**Dataset records:**
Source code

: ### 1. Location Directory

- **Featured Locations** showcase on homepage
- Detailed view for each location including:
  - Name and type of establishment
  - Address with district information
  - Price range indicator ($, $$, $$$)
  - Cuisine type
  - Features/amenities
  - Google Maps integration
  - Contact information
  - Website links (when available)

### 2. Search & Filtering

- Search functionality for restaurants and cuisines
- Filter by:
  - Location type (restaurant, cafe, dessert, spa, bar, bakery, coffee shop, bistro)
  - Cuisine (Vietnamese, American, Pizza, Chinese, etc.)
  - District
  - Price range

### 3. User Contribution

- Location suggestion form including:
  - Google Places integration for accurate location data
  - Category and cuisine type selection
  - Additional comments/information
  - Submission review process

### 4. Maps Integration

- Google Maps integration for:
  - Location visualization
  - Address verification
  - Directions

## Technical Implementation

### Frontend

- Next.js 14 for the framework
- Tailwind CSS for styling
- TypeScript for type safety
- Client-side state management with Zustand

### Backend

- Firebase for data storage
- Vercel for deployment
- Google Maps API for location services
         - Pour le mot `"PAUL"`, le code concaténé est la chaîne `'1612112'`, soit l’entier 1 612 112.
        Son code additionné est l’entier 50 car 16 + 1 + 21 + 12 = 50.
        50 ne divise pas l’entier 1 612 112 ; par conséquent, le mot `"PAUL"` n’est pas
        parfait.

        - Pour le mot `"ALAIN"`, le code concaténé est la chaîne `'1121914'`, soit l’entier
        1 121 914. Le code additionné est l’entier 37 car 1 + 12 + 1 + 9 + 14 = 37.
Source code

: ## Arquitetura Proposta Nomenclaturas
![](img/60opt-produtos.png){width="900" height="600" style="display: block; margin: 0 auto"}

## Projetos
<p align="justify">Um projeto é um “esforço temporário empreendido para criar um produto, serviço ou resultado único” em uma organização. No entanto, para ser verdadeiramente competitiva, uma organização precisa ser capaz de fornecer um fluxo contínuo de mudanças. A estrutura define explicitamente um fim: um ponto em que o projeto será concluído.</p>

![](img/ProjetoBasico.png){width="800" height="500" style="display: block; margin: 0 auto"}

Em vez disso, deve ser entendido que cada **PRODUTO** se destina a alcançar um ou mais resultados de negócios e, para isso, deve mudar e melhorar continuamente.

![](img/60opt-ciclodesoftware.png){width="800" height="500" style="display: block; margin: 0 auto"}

**Exercise brief:** Please quote all of the data above word for word, keeping every line and symbol unchanged.

**Output of the exercise:**
Source code

: ### 1. Location Directory

- **Featured Locations** showcase on homepage
- Detailed view for each location including:
  - Name and type of establishment
  - Address with district information
  - Price range indicator ($, $$, $$$)
  - Cuisine type
  - Features/amenities
  - Google Maps integration
  - Contact information
  - Website links (when available)

### 2. Search & Filtering

- Search functionality for restaurants and cuisines
- Filter by:
  - Location type (restaurant, cafe, dessert, spa, bar, bakery, coffee shop, bistro)
  - Cuisine (Vietnamese, American, Pizza, Chinese, etc.)
  - District
  - Price range

### 3. User Contribution

- Location suggestion form including:
  - Google Places integration for accurate location data
  - Category and cuisine type selection
  - Additional comments/information
  - Submission review process

### 4. Maps Integration

- Google Maps integration for:
  - Location visualization
  - Address verification
  - Directions

## Technical Implementation

### Frontend

- Next.js 14 for the framework
- Tailwind CSS for styling
- TypeScript for type safety
- Client-side state management with Zustand

### Backend

- Firebase for data storage
- Vercel for deployment
- Google Maps API for location services
         - Pour le mot `"PAUL"`, le code concaténé est la chaîne `'1612112'`, soit l’entier 1 612 112.
        Son code additionné est l’entier 50 car 16 + 1 + 21 + 12 = 50.
        50 ne divise pas l’entier 1 612 112 ; par conséquent, le mot `"PAUL"` n’est pas
        parfait.

        - Pour le mot `"ALAIN"`, le code concaténé est la chaîne `'1121914'`, soit l’entier
        1 121 914. Le code additionné est l’entier 37 car 1 + 12 + 1 + 9 + 14 = 37.
Source code

: ## Arquitetura Proposta Nomenclaturas
![](img/60opt-produtos.png){width="900" height="600" style="display: block; margin: 0 auto"}

## Projetos
<p align="justify">Um projeto é um “esforço temporário empreendido para criar um produto, serviço ou resultado único” em uma organização. No entanto, para ser verdadeiramente competitiva, uma organização precisa ser capaz de fornecer um fluxo contínuo de mudanças. A estrutura define explicitamente um fim: um ponto em que o projeto será concluído.</p>

![](img/ProjetoBasico.png){width="800" height="500" style="display: block; margin: 0 auto"}

Em vez disso, deve ser entendido que cada **PRODUTO** se destina a alcançar um ou mais resultados de negócios e, para isso, deve mudar e melhorar continuamente.

![](img/60opt-ciclodesoftware.png){width="800" height="500" style="display: block; margin: 0 auto"}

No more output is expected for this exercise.